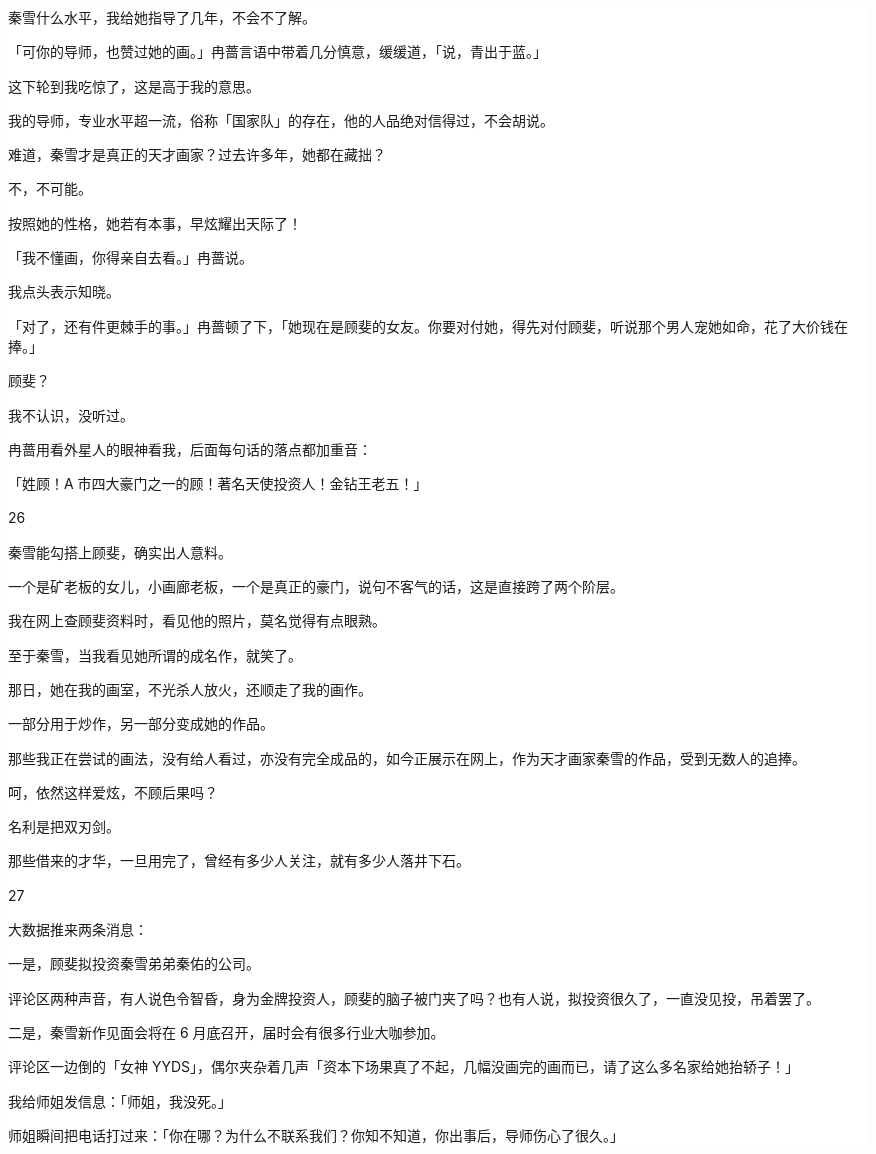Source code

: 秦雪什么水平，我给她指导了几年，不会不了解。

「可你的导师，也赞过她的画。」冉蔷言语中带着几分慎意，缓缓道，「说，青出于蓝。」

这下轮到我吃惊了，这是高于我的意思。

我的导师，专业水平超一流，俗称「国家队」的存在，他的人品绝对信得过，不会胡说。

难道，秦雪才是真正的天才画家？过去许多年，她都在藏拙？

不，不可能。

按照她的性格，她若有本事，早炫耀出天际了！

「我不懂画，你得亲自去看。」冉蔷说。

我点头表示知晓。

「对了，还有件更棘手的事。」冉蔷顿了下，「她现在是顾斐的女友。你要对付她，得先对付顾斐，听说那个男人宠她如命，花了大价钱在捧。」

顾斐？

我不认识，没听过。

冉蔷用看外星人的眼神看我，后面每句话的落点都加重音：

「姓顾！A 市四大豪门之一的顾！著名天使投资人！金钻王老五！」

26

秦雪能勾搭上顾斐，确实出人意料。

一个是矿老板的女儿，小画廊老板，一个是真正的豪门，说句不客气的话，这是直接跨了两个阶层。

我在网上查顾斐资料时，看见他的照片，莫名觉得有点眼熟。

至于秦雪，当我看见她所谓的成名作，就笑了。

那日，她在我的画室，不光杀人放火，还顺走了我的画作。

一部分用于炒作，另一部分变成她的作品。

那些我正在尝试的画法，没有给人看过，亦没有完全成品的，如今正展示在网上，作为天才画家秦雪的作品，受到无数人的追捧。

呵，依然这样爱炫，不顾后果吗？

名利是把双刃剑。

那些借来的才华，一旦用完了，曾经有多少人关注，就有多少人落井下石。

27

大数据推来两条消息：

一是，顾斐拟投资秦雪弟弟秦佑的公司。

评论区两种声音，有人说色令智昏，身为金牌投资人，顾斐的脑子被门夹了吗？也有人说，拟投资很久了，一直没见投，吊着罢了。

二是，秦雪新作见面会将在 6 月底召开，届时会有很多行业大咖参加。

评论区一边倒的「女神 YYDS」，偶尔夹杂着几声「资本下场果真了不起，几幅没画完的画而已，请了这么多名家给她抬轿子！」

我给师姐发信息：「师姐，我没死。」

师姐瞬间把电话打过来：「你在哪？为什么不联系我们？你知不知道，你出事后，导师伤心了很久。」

# Task description
Please reprint the whole listing exactly and omit its pictures.

# Response area
Source code

: 秦雪什么水平，我给她指导了几年，不会不了解。

「可你的导师，也赞过她的画。」冉蔷言语中带着几分慎意，缓缓道，「说，青出于蓝。」

这下轮到我吃惊了，这是高于我的意思。

我的导师，专业水平超一流，俗称「国家队」的存在，他的人品绝对信得过，不会胡说。

难道，秦雪才是真正的天才画家？过去许多年，她都在藏拙？

不，不可能。

按照她的性格，她若有本事，早炫耀出天际了！

「我不懂画，你得亲自去看。」冉蔷说。

我点头表示知晓。

「对了，还有件更棘手的事。」冉蔷顿了下，「她现在是顾斐的女友。你要对付她，得先对付顾斐，听说那个男人宠她如命，花了大价钱在捧。」

顾斐？

我不认识，没听过。

冉蔷用看外星人的眼神看我，后面每句话的落点都加重音：

「姓顾！A 市四大豪门之一的顾！著名天使投资人！金钻王老五！」

26

秦雪能勾搭上顾斐，确实出人意料。

一个是矿老板的女儿，小画廊老板，一个是真正的豪门，说句不客气的话，这是直接跨了两个阶层。

我在网上查顾斐资料时，看见他的照片，莫名觉得有点眼熟。

至于秦雪，当我看见她所谓的成名作，就笑了。

那日，她在我的画室，不光杀人放火，还顺走了我的画作。

一部分用于炒作，另一部分变成她的作品。

那些我正在尝试的画法，没有给人看过，亦没有完全成品的，如今正展示在网上，作为天才画家秦雪的作品，受到无数人的追捧。

呵，依然这样爱炫，不顾后果吗？

名利是把双刃剑。

那些借来的才华，一旦用完了，曾经有多少人关注，就有多少人落井下石。

27

大数据推来两条消息：

一是，顾斐拟投资秦雪弟弟秦佑的公司。

评论区两种声音，有人说色令智昏，身为金牌投资人，顾斐的脑子被门夹了吗？也有人说，拟投资很久了，一直没见投，吊着罢了。

二是，秦雪新作见面会将在 6 月底召开，届时会有很多行业大咖参加。

评论区一边倒的「女神 YYDS」，偶尔夹杂着几声「资本下场果真了不起，几幅没画完的画而已，请了这么多名家给她抬轿子！」

我给师姐发信息：「师姐，我没死。」

师姐瞬间把电话打过来：「你在哪？为什么不联系我们？你知不知道，你出事后，导师伤心了很久。」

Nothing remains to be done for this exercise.